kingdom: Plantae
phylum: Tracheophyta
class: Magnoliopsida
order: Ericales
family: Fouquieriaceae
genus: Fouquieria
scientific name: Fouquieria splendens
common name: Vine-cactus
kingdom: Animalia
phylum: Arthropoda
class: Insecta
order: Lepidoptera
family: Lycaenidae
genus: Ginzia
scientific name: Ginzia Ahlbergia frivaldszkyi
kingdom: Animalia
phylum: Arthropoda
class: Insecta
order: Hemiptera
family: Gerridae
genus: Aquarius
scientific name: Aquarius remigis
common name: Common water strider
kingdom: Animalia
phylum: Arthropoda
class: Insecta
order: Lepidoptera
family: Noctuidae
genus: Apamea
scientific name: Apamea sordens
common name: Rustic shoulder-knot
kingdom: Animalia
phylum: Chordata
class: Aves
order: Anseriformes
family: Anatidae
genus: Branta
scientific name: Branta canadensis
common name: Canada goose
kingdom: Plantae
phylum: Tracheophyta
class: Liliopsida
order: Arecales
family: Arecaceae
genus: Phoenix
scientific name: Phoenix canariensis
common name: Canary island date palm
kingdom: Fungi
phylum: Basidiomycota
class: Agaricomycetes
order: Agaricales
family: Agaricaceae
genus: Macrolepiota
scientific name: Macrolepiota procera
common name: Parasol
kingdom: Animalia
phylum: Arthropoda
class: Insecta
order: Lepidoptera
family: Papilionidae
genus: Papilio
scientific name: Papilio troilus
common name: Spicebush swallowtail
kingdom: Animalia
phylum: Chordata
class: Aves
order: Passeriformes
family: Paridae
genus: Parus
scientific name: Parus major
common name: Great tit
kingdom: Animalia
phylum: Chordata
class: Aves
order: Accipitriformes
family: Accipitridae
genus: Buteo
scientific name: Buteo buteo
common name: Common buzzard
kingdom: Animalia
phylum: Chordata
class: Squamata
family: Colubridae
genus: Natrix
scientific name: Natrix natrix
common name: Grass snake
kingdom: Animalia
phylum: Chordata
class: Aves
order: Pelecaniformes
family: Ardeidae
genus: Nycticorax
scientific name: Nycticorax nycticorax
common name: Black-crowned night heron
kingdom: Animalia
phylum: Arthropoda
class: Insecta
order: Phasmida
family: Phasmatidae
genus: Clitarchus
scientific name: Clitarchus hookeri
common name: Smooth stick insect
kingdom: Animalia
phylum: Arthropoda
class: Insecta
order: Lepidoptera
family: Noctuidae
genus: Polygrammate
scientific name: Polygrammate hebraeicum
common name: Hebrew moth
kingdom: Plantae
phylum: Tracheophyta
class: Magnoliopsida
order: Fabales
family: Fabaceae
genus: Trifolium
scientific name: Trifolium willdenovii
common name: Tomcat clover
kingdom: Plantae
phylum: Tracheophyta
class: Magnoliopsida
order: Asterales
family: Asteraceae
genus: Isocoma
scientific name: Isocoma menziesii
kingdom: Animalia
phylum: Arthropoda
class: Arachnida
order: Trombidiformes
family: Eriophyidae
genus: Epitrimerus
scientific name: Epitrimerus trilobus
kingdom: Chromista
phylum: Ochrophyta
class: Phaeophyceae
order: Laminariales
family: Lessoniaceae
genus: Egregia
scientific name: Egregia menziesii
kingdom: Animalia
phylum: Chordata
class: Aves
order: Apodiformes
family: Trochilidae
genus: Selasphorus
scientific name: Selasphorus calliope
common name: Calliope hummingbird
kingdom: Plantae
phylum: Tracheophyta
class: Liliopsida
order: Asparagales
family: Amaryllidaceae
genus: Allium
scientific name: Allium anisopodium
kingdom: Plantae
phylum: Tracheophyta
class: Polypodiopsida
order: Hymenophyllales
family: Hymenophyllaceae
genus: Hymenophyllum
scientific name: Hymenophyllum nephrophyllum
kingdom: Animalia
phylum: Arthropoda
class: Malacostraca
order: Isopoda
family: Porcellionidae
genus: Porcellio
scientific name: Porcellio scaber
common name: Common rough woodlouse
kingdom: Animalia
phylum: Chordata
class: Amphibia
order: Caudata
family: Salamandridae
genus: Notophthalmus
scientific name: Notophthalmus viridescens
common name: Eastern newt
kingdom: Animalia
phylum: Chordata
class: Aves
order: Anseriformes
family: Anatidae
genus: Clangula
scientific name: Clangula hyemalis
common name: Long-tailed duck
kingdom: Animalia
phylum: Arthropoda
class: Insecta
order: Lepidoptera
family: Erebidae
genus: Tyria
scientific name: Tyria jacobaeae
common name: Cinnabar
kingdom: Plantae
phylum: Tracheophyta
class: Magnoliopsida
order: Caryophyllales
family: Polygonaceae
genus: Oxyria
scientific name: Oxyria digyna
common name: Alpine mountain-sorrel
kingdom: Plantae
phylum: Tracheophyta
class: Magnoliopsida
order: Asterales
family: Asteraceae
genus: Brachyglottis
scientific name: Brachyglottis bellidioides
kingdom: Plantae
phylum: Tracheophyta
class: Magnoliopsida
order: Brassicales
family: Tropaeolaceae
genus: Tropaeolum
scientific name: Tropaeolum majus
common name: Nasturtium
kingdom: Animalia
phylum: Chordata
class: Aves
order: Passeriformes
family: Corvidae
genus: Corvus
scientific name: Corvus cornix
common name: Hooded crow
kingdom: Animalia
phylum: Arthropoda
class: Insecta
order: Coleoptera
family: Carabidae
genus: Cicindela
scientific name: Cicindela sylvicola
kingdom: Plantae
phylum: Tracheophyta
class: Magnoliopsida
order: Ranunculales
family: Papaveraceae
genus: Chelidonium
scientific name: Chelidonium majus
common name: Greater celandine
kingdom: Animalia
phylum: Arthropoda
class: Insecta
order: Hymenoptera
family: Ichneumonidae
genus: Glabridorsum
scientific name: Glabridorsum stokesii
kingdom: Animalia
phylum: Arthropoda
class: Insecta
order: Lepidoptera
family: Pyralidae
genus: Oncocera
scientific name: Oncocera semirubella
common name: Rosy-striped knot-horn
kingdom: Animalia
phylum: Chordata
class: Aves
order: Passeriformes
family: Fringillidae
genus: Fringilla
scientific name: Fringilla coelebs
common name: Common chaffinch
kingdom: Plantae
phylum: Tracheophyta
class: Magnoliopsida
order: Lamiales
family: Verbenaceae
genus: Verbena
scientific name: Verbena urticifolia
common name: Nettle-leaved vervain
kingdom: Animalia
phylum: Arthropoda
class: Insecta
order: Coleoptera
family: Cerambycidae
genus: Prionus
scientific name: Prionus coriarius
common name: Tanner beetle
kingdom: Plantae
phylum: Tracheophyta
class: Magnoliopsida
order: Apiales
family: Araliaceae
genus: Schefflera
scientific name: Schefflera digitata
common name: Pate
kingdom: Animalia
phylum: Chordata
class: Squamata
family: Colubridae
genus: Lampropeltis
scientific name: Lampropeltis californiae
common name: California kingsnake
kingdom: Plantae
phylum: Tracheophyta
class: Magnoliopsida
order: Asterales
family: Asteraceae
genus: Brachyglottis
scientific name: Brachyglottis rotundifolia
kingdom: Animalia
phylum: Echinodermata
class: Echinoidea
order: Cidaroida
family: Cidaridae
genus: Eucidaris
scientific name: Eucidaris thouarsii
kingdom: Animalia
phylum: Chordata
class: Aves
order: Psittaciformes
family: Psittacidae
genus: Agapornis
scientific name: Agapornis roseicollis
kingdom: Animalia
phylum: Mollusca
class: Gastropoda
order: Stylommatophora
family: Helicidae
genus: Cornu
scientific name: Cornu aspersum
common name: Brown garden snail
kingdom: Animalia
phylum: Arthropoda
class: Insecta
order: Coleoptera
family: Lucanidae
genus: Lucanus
* * *
> [TASK GOAL]: Render every line of the records above as a JSON array of strings, with one string per line and blank lines omitted.

> [CORRECT RESPONSE]:
[
  "kingdom: Plantae",
  "phylum: Tracheophyta",
  "class: Magnoliopsida",
  "order: Ericales",
  "family: Fouquieriaceae",
  "genus: Fouquieria",
  "scientific name: Fouquieria splendens",
  "common name: Vine-cactus",
  "kingdom: Animalia",
  "phylum: Arthropoda",
  "class: Insecta",
  "order: Lepidoptera",
  "family: Lycaenidae",
  "genus: Ginzia",
  "scientific name: Ginzia Ahlbergia frivaldszkyi",
  "kingdom: Animalia",
  "phylum: Arthropoda",
  "class: Insecta",
  "order: Hemiptera",
  "family: Gerridae",
  "genus: Aquarius",
  "scientific name: Aquarius remigis",
  "common name: Common water strider",
  "kingdom: Animalia",
  "phylum: Arthropoda",
  "class: Insecta",
  "order: Lepidoptera",
  "family: Noctuidae",
  "genus: Apamea",
  "scientific name: Apamea sordens",
  "common name: Rustic shoulder-knot",
  "kingdom: Animalia",
  "phylum: Chordata",
  "class: Aves",
  "order: Anseriformes",
  "family: Anatidae",
  "genus: Branta",
  "scientific name: Branta canadensis",
  "common name: Canada goose",
  "kingdom: Plantae",
  "phylum: Tracheophyta",
  "class: Liliopsida",
  "order: Arecales",
  "family: Arecaceae",
  "genus: Phoenix",
  "scientific name: Phoenix canariensis",
  "common name: Canary island date palm",
  "kingdom: Fungi",
  "phylum: Basidiomycota",
  "class: Agaricomycetes",
  "order: Agaricales",
  "family: Agaricaceae",
  "genus: Macrolepiota",
  "scientific name: Macrolepiota procera",
  "common name: Parasol",
  "kingdom: Animalia",
  "phylum: Arthropoda",
  "class: Insecta",
  "order: Lepidoptera",
  "family: Papilionidae",
  "genus: Papilio",
  "scientific name: Papilio troilus",
  "common name: Spicebush swallowtail",
  "kingdom: Animalia",
  "phylum: Chordata",
  "class: Aves",
  "order: Passeriformes",
  "family: Paridae",
  "genus: Parus",
  "scientific name: Parus major",
  "common name: Great tit",
  "kingdom: Animalia",
  "phylum: Chordata",
  "class: Aves",
  "order: Accipitriformes",
  "family: Accipitridae",
  "genus: Buteo",
  "scientific name: Buteo buteo",
  "common name: Common buzzard",
  "kingdom: Animalia",
  "phylum: Chordata",
  "class: Squamata",
  "family: Colubridae",
  "genus: Natrix",
  "scientific name: Natrix natrix",
  "common name: Grass snake",
  "kingdom: Animalia",
  "phylum: Chordata",
  "class: Aves",
  "order: Pelecaniformes",
  "family: Ardeidae",
  "genus: Nycticorax",
  "scientific name: Nycticorax nycticorax",
  "common name: Black-crowned night heron",
  "kingdom: Animalia",
  "phylum: Arthropoda",
  "class: Insecta",
  "order: Phasmida",
  "family: Phasmatidae",
  "genus: Clitarchus",
  "scientific name: Clitarchus hookeri",
  "common name: Smooth stick insect",
  "kingdom: Animalia",
  "phylum: Arthropoda",
  "class: Insecta",
  "order: Lepidoptera",
  "family: Noctuidae",
  "genus: Polygrammate",
  "scientific name: Polygrammate hebraeicum",
  "common name: Hebrew moth",
  "kingdom: Plantae",
  "phylum: Tracheophyta",
  "class: Magnoliopsida",
  "order: Fabales",
  "family: Fabaceae",
  "genus: Trifolium",
  "scientific name: Trifolium willdenovii",
  "common name: Tomcat clover",
  "kingdom: Plantae",
  "phylum: Tracheophyta",
  "class: Magnoliopsida",
  "order: Asterales",
  "family: Asteraceae",
  "genus: Isocoma",
  "scientific name: Isocoma menziesii",
  "kingdom: Animalia",
  "phylum: Arthropoda",
  "class: Arachnida",
  "order: Trombidiformes",
  "family: Eriophyidae",
  "genus: Epitrimerus",
  "scientific name: Epitrimerus trilobus",
  "kingdom: Chromista",
  "phylum: Ochrophyta",
  "class: Phaeophyceae",
  "order: Laminariales",
  "family: Lessoniaceae",
  "genus: Egregia",
  "scientific name: Egregia menziesii",
  "kingdom: Animalia",
  "phylum: Chordata",
  "class: Aves",
  "order: Apodiformes",
  "family: Trochilidae",
  "genus: Selasphorus",
  "scientific name: Selasphorus calliope",
  "common name: Calliope hummingbird",
  "kingdom: Plantae",
  "phylum: Tracheophyta",
  "class: Liliopsida",
  "order: Asparagales",
  "family: Amaryllidaceae",
  "genus: Allium",
  "scientific name: Allium anisopodium",
  "kingdom: Plantae",
  "phylum: Tracheophyta",
  "class: Polypodiopsida",
  "order: Hymenophyllales",
  "family: Hymenophyllaceae",
  "genus: Hymenophyllum",
  "scientific name: Hymenophyllum nephrophyllum",
  "kingdom: Animalia",
  "phylum: Arthropoda",
  "class: Malacostraca",
  "order: Isopoda",
  "family: Porcellionidae",
  "genus: Porcellio",
  "scientific name: Porcellio scaber",
  "common name: Common rough woodlouse",
  "kingdom: Animalia",
  "phylum: Chordata",
  "class: Amphibia",
  "order: Caudata",
  "family: Salamandridae",
  "genus: Notophthalmus",
  "scientific name: Notophthalmus viridescens",
  "common name: Eastern newt",
  "kingdom: Animalia",
  "phylum: Chordata",
  "class: Aves",
  "order: Anseriformes",
  "family: Anatidae",
  "genus: Clangula",
  "scientific name: Clangula hyemalis",
  "common name: Long-tailed duck",
  "kingdom: Animalia",
  "phylum: Arthropoda",
  "class: Insecta",
  "order: Lepidoptera",
  "family: Erebidae",
  "genus: Tyria",
  "scientific name: Tyria jacobaeae",
  "common name: Cinnabar",
  "kingdom: Plantae",
  "phylum: Tracheophyta",
  "class: Magnoliopsida",
  "order: Caryophyllales",
  "family: Polygonaceae",
  "genus: Oxyria",
  "scientific name: Oxyria digyna",
  "common name: Alpine mountain-sorrel",
  "kingdom: Plantae",
  "phylum: Tracheophyta",
  "class: Magnoliopsida",
  "order: Asterales",
  "family: Asteraceae",
  "genus: Brachyglottis",
  "scientific name: Brachyglottis bellidioides",
  "kingdom: Plantae",
  "phylum: Tracheophyta",
  "class: Magnoliopsida",
  "order: Brassicales",
  "family: Tropaeolaceae",
  "genus: Tropaeolum",
  "scientific name: Tropaeolum majus",
  "common name: Nasturtium",
  "kingdom: Animalia",
  "phylum: Chordata",
  "class: Aves",
  "order: Passeriformes",
  "family: Corvidae",
  "genus: Corvus",
  "scientific name: Corvus cornix",
  "common name: Hooded crow",
  "kingdom: Animalia",
  "phylum: Arthropoda",
  "class: Insecta",
  "order: Coleoptera",
  "family: Carabidae",
  "genus: Cicindela",
  "scientific name: Cicindela sylvicola",
  "kingdom: Plantae",
  "phylum: Tracheophyta",
  "class: Magnoliopsida",
  "order: Ranunculales",
  "family: Papaveraceae",
  "genus: Chelidonium",
  "scientific name: Chelidonium majus",
  "common name: Greater celandine",
  "kingdom: Animalia",
  "phylum: Arthropoda",
  "class: Insecta",
  "order: Hymenoptera",
  "family: Ichneumonidae",
  "genus: Glabridorsum",
  "scientific name: Glabridorsum stokesii",
  "kingdom: Animalia",
  "phylum: Arthropoda",
  "class: Insecta",
  "order: Lepidoptera",
  "family: Pyralidae",
  "genus: Oncocera",
  "scientific name: Oncocera semirubella",
  "common name: Rosy-striped knot-horn",
  "kingdom: Animalia",
  "phylum: Chordata",
  "class: Aves",
  "order: Passeriformes",
  "family: Fringillidae",
  "genus: Fringilla",
  "scientific name: Fringilla coelebs",
  "common name: Common chaffinch",
  "kingdom: Plantae",
  "phylum: Tracheophyta",
  "class: Magnoliopsida",
  "order: Lamiales",
  "family: Verbenaceae",
  "genus: Verbena",
  "scientific name: Verbena urticifolia",
  "common name: Nettle-leaved vervain",
  "kingdom: Animalia",
  "phylum: Arthropoda",
  "class: Insecta",
  "order: Coleoptera",
  "family: Cerambycidae",
  "genus: Prionus",
  "scientific name: Prionus coriarius",
  "common name: Tanner beetle",
  "kingdom: Plantae",
  "phylum: Tracheophyta",
  "class: Magnoliopsida",
  "order: Apiales",
  "family: Araliaceae",
  "genus: Schefflera",
  "scientific name: Schefflera digitata",
  "common name: Pate",
  "kingdom: Animalia",
  "phylum: Chordata",
  "class: Squamata",
  "family: Colubridae",
  "genus: Lampropeltis",
  "scientific name: Lampropeltis californiae",
  "common name: California kingsnake",
  "kingdom: Plantae",
  "phylum: Tracheophyta",
  "class: Magnoliopsida",
  "order: Asterales",
  "family: Asteraceae",
  "genus: Brachyglottis",
  "scientific name: Brachyglottis rotundifolia",
  "kingdom: Animalia",
  "phylum: Echinodermata",
  "class: Echinoidea",
  "order: Cidaroida",
  "family: Cidaridae",
  "genus: Eucidaris",
  "scientific name: Eucidaris thouarsii",
  "kingdom: Animalia",
  "phylum: Chordata",
  "class: Aves",
  "order: Psittaciformes",
  "family: Psittacidae",
  "genus: Agapornis",
  "scientific name: Agapornis roseicollis",
  "kingdom: Animalia",
  "phylum: Mollusca",
  "class: Gastropoda",
  "order: Stylommatophora",
  "family: Helicidae",
  "genus: Cornu",
  "scientific name: Cornu aspersum",
  "common name: Brown garden snail",
  "kingdom: Animalia",
  "phylum: Arthropoda",
  "class: Insecta",
  "order: Coleoptera",
  "family: Lucanidae",
  "genus: Lucanus"
]